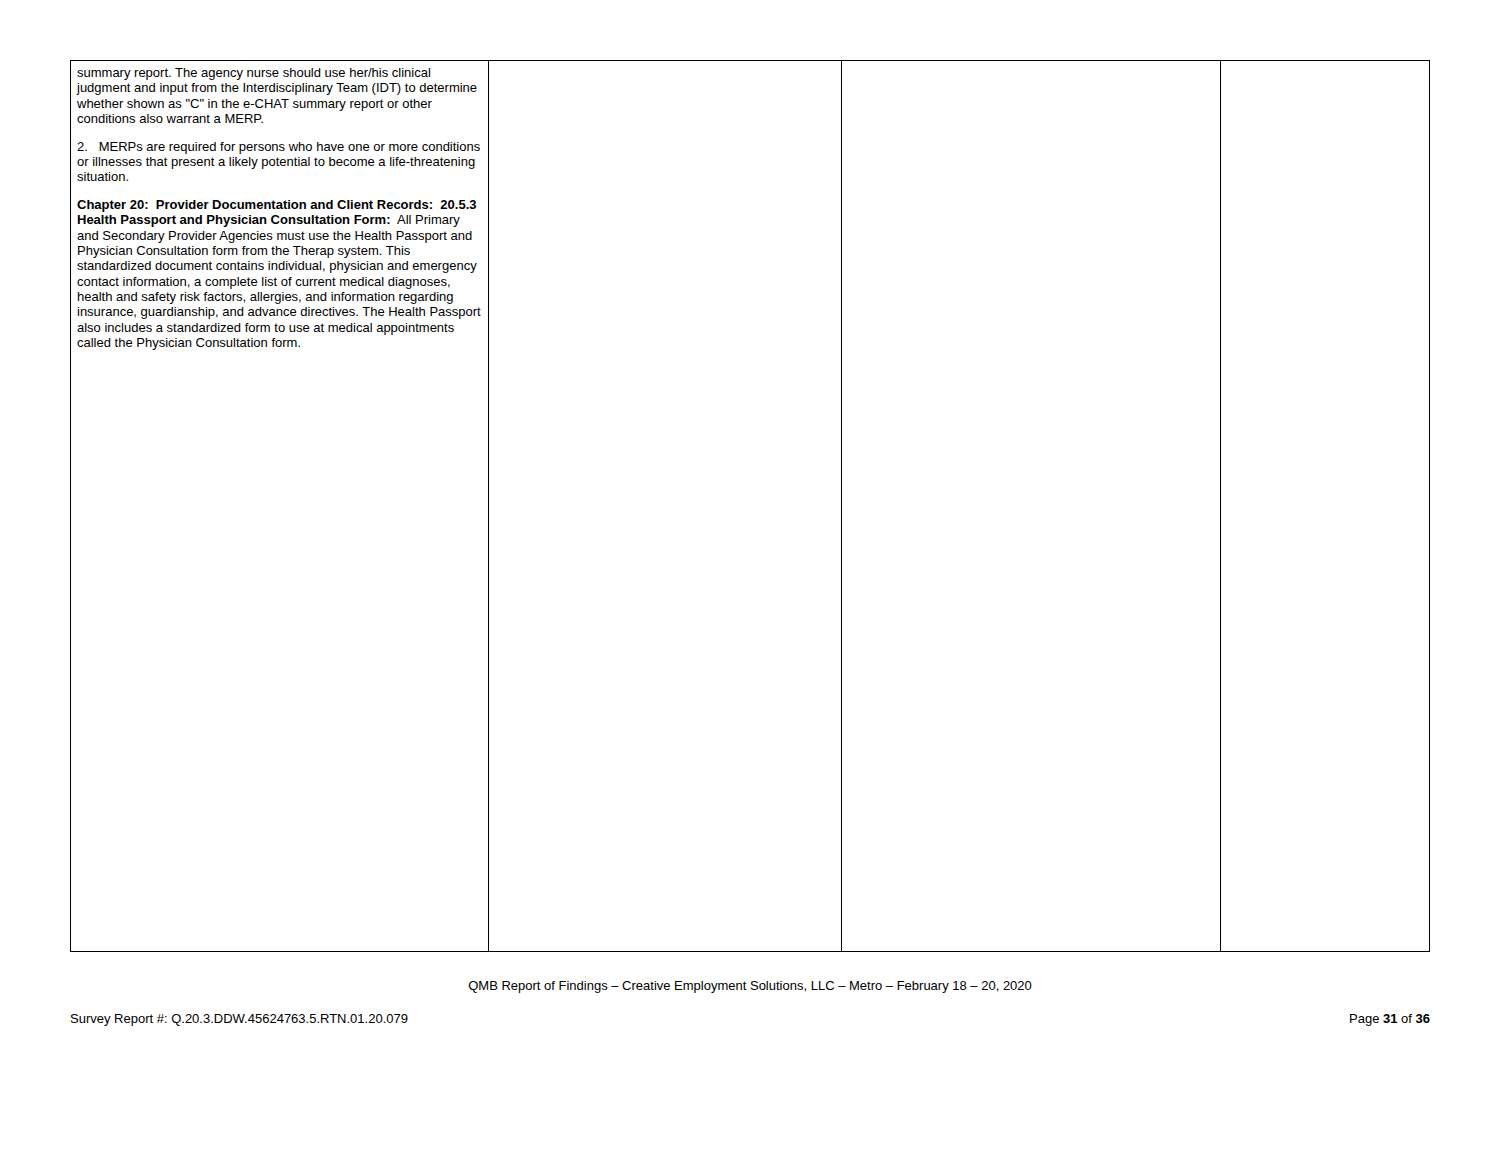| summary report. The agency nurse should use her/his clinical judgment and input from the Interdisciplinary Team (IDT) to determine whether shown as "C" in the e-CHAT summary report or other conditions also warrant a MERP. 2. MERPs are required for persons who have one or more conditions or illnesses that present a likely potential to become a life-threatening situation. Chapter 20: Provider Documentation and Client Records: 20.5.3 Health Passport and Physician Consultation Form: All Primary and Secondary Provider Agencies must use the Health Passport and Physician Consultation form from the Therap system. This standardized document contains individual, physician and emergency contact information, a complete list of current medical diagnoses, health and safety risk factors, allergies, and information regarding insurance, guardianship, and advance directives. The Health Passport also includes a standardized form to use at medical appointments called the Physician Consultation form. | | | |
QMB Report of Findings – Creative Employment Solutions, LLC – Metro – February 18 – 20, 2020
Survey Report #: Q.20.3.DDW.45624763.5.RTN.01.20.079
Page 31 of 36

------------------------------

WORK TO COMPLETE
All lines of the material above should be returned unchanged, but no pictures should be included.

EXERCISE SOLUTION
| summary report. The agency nurse should use her/his clinical judgment and input from the Interdisciplinary Team (IDT) to determine whether shown as "C" in the e-CHAT summary report or other conditions also warrant a MERP. 2. MERPs are required for persons who have one or more conditions or illnesses that present a likely potential to become a life-threatening situation. Chapter 20: Provider Documentation and Client Records: 20.5.3 Health Passport and Physician Consultation Form: All Primary and Secondary Provider Agencies must use the Health Passport and Physician Consultation form from the Therap system. This standardized document contains individual, physician and emergency contact information, a complete list of current medical diagnoses, health and safety risk factors, allergies, and information regarding insurance, guardianship, and advance directives. The Health Passport also includes a standardized form to use at medical appointments called the Physician Consultation form. | | | |
QMB Report of Findings – Creative Employment Solutions, LLC – Metro – February 18 – 20, 2020
Survey Report #: Q.20.3.DDW.45624763.5.RTN.01.20.079
Page 31 of 36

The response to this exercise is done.